**What the task asks**
Copy the data from the line that contains "YO-69, status: Идеи -> В плане" to its last line, exactly, including both of those lines and leaving out everything before.

════════════════════

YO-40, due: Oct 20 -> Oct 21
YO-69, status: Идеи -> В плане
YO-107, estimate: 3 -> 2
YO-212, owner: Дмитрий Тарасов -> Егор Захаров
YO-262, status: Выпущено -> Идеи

════════════════════

**Answer box**
YO-69, status: Идеи -> В плане
YO-107, estimate: 3 -> 2
YO-212, owner: Дмитрий Тарасов -> Егор Захаров
YO-262, status: Выпущено -> Идеи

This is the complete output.